На Пасху, в выходные, Магали настояла, чтобы они съездили отдохнуть всей семьей. Рано утром скоростным поездом они выехали в Бретань. Он тащил чемоданы. Она несла контейнер из матовой пластмассы, за стенками которой угадывалась тень Жереми.
Как ни странно, эту поездку он совершенно не запомнил. В памяти занозой остался только дорогой и неудобно расположенный отель типа «bed and breakfast», да еще долгая прогулка против ветра, во время которой Магали не проронила ни слова и прижимала к груди треклятую посудину с Жереми, неотрывно глядя на море.
Когда Магали сообщила ему, что уходит, оказалось, что она все обдумала. Заранее сняла квартиру. Дом оставляла ему. Не претендовала на алименты, лишь бы больше его не видеть, разве что ровно столько, сколько необходимо для гамбы.
Она сказала, что консультировалась с детским психологом, и тот считает, что ребенку в возрасте Жереми нужен отец, поэтому лучше всего будет раздельная опека.
«Неделя через неделю» и месяц в летние каникулы.
Он ничего не понимал. Ему хотелось вспылить. Он вспылил. Спросил, что она себе думает, с какой стати все за него решила, если она кого-то встретила, то хорошо скрывала свои шашни, а о нем она подумала, она соображает, на минуточку, как он будет устраиваться, с работой и всем прочим?
Магали осталась невозмутима. Выслушала его спокойно. Ему показалось, что ей тоже знаком фокус с якорением из нейролингвистического программирования.
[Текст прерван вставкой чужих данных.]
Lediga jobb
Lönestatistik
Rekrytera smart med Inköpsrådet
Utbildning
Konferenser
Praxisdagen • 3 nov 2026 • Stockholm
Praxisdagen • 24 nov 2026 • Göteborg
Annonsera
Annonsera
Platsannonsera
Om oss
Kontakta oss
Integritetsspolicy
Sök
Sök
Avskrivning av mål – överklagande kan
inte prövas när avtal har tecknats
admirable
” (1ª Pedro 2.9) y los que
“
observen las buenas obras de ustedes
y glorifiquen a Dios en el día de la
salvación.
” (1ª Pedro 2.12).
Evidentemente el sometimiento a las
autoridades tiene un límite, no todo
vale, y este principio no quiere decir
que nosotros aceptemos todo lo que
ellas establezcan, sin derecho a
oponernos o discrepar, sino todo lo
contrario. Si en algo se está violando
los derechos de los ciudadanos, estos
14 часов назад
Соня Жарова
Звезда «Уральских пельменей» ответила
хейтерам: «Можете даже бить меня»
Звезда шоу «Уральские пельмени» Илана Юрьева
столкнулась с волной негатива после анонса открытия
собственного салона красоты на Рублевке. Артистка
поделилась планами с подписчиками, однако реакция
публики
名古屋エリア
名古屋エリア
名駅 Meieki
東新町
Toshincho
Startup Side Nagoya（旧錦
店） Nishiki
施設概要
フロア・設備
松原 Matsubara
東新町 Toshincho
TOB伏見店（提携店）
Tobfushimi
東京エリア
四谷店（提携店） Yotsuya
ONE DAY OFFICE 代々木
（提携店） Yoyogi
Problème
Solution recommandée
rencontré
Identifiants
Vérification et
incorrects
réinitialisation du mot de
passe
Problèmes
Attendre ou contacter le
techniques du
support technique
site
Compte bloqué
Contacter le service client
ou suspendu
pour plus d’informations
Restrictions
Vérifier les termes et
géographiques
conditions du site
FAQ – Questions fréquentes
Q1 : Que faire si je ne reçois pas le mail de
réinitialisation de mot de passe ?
Она ответила ему, что никого не встретила, просто больше «так продолжаться не может». Полчаса спустя она ушла из дома с гамбой. В дверях сказала, наклонившись к контейнеру:
— Ничего… Ничего… Ты увидишь папочку через неделю.
Он остался один.
Поел один.
Уснул один.
Ему подумалось, что он превращается в животное, и это ощущение не покидало его всю неделю, противно смешиваясь со страхом перед воскресеньем, когда, в четыре пополудни, Магали должна была прийти с гамбой… то есть, с Жереми в пластмассовом контейнере, и ему предстояло остаться наедине, face to face [1], со своим единственным сыном, что не укладывалось у него в голове.
Он поразмыслил и в четверг пришел к выводу, что эту ситуацию надо воспринимать как болезнь.
Хроническую.
Вроде малярии.
Болезнь, которая прицепляется на всю жизнь и регулярно дает о себе знать.
Магали пришла в воскресенье без десяти четыре.
Она принесла пластмассовый контейнер с гамбой внутри. Принесла коробку обогащенного протеинами корма, «на всякий случай». Сказала, что на среду сын записан к педиатру, дала ему страховую карту и попросила не забыть вернуть ее в следующее воскресенье.
Попрощалась.
Поскребла стенку контейнера и прощебетала что-то вроде: «Будь умницей, мой золотой».
Он нашел, что она прекрасно выглядит.
Она ушла, и он остался один.
Один с Жереми.
Через пять минут он спросил: «Ну как ты?»
Подавил желание хлопнуть рюмку водки.
Поднялся в детскую, открыл пластмассовый контейнер, где гамба перебирала лапками в пятнадцати сантиметрах воды.
Он переложил ее в аквариум. Насыпал немного обогащенного протеинами корма.
Сказал: «Круто, мы отлично проведем неделю вдвоем, по-мужски». Эго прозвучало как заупокойная.
Он спустился и хлопнул рюмку водки.
Что делать дальше, он не знал.
Подумав, снова поднялся в детскую.
Гамба зависла в воде, все так же перебирая лапками.
Он сел. Подождал немного. Прислушался к себе, надеясь ощутить что-то похожее на отцовскую любовь. Но ничего не почувствовал. Может быть, просто любовь? Тоже не вышло. Хотя бы душевную теплоту? Ничего в нем не шевельнулось. Он видел перед собой креветку. Большую креветку, каких десятки на своем веку он съел в паэлье.
Он снова спустился и хлопнул еще рюмку водки.
Его дом был пуст.
Его сердце было пусто. Его постель была пуста.
Он посидел, тупо глядя в стену кухни, а потом в нем созрело решение.
Решено.
Он полюбит креветку, да, он полюбит Жереми, полюбит своего сына.
И без разговоров. У него получится.
Он вернулся в детскую.
Сел.
Сосредоточенно уставился на креветку.
И стал ждать, когда снизойдет.
Двенадцативольтный моторчик немного отвлекал, ультрафиолетовое освещение тоже. Но ничего, и не такое переживали. Переживали директора по продажам, которому целый год пришлось покупать туалетную бумагу, переживали представительницу заказчика, под взглядом которой он превращался в лужицу мочи на кафельном полу мужского сортира в придорожной забегаловке.